## Collected material
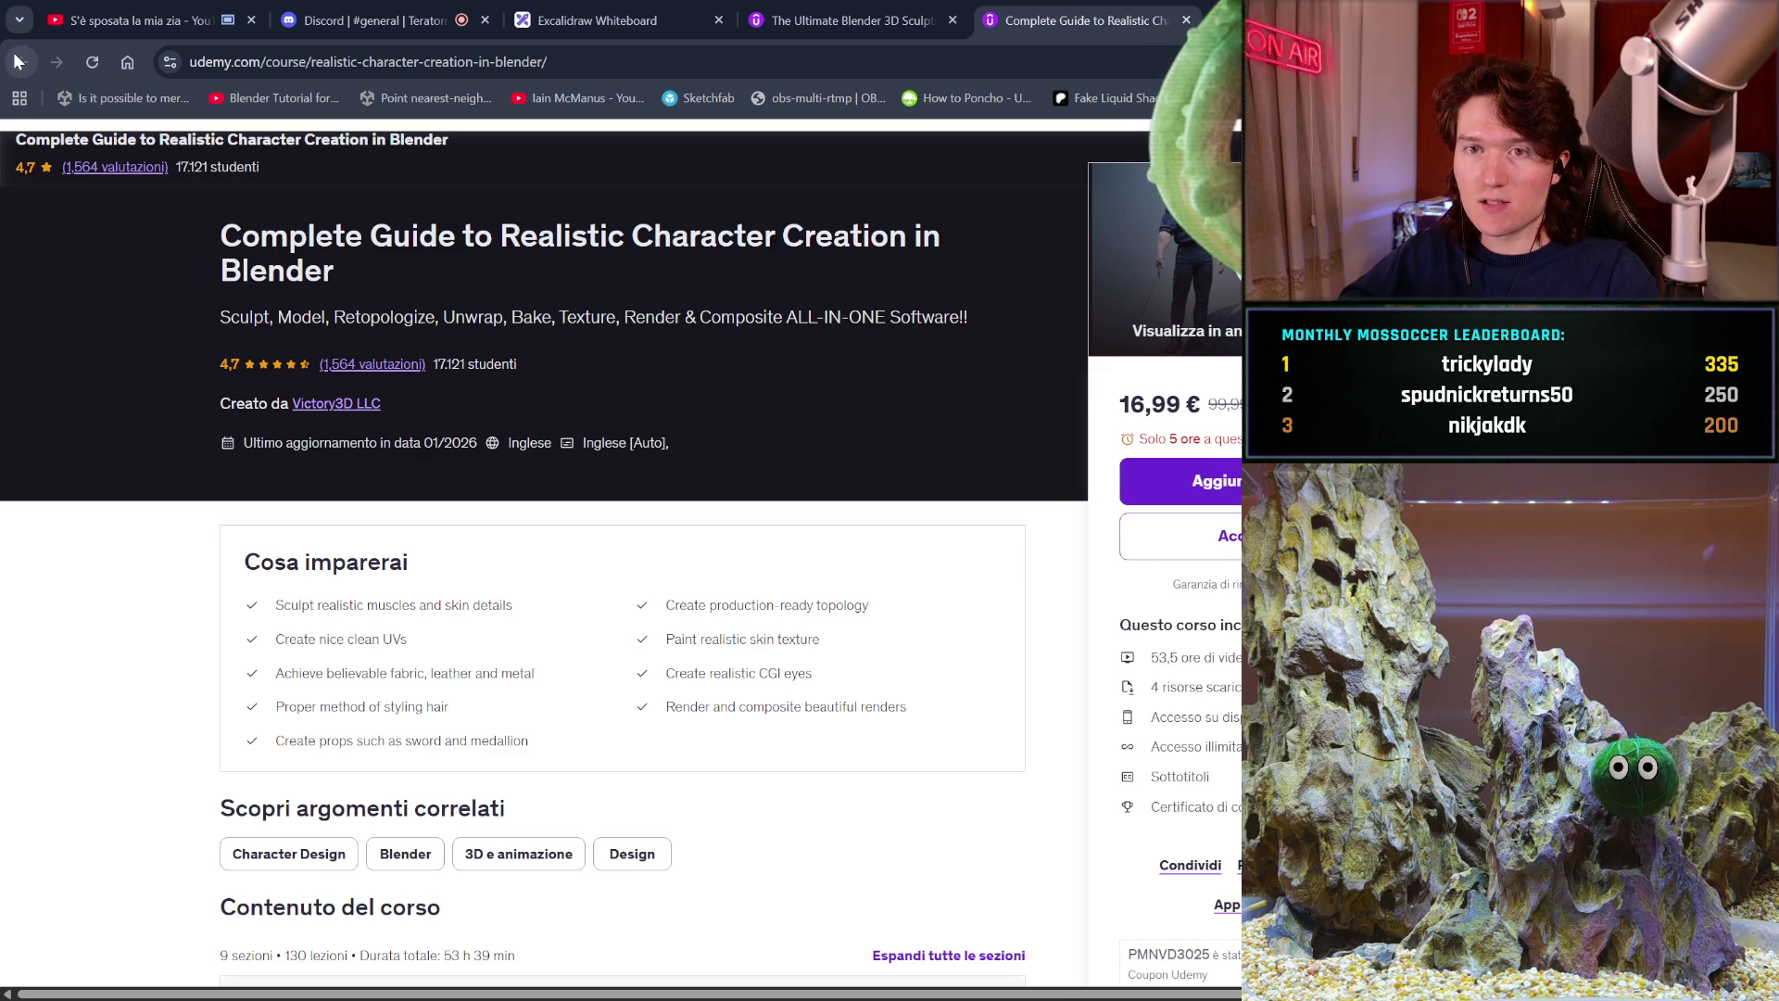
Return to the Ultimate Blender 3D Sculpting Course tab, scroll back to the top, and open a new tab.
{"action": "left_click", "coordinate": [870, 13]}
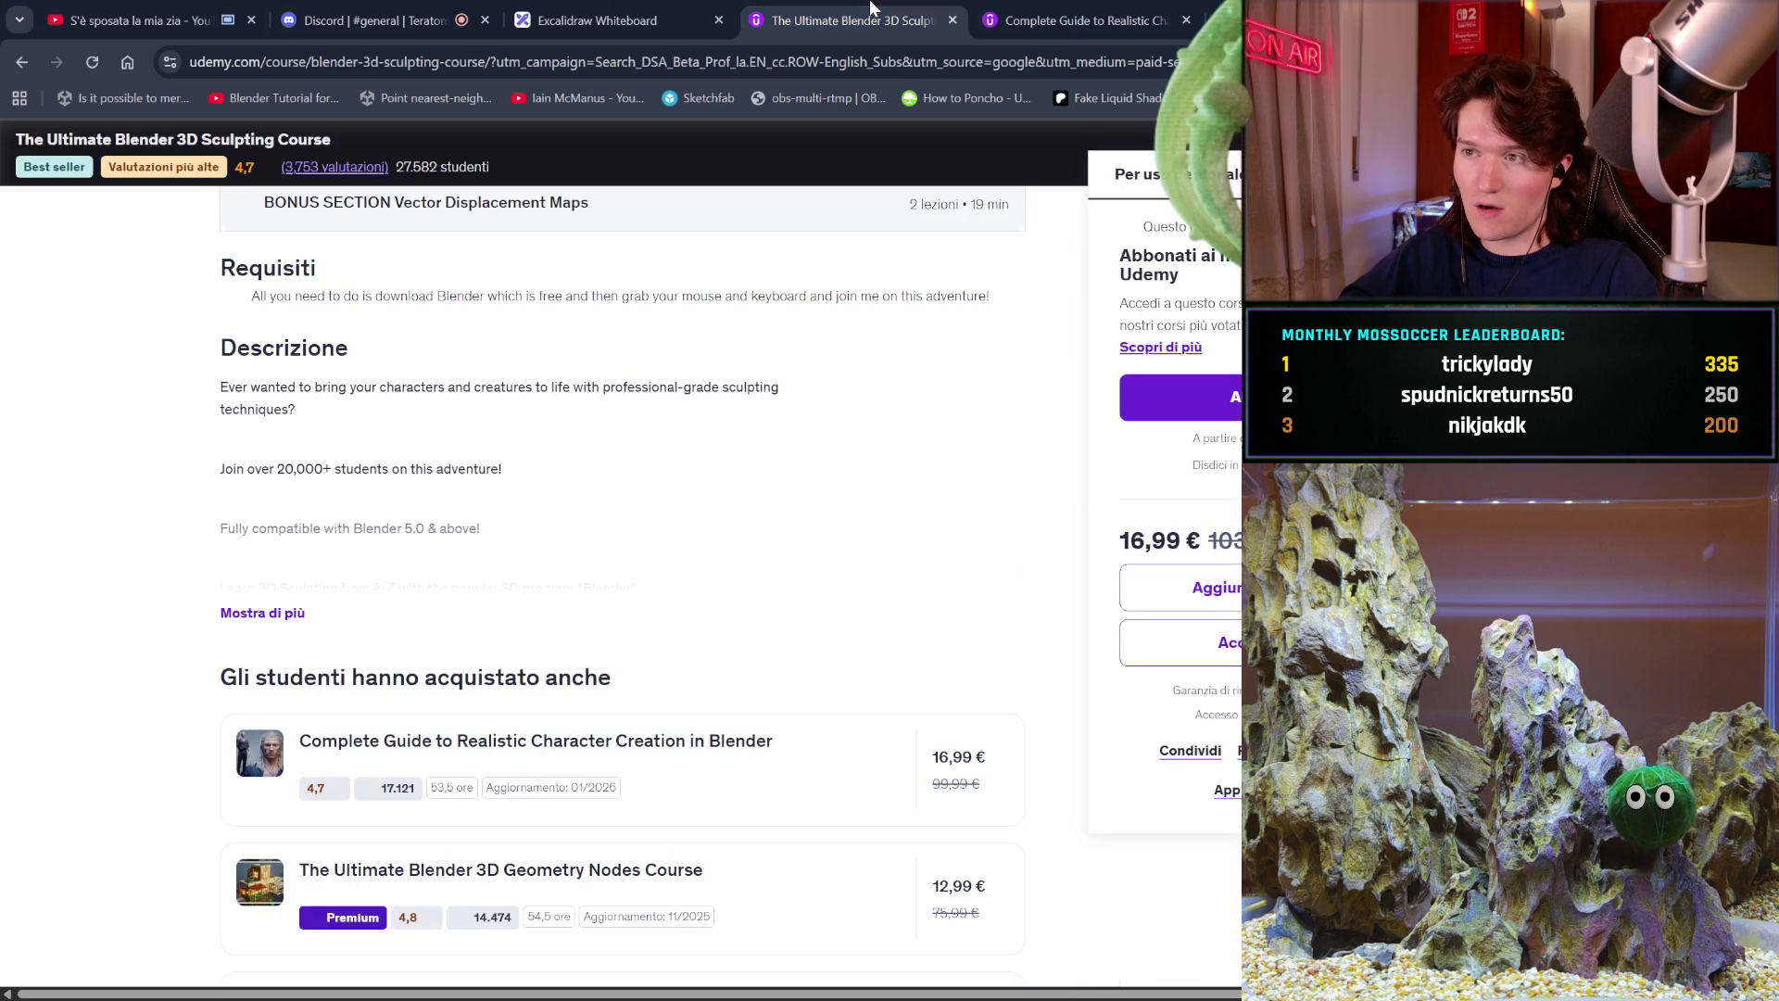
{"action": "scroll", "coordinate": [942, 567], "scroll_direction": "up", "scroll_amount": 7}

## Problem
Write out all of the data above exactly, pictures excluded.

## Answer section
Return to the Ultimate Blender 3D Sculpting Course tab, scroll back to the top, and open a new tab.
{"action": "left_click", "coordinate": [870, 13]}
{"action": "scroll", "coordinate": [942, 567], "scroll_direction": "up", "scroll_amount": 7}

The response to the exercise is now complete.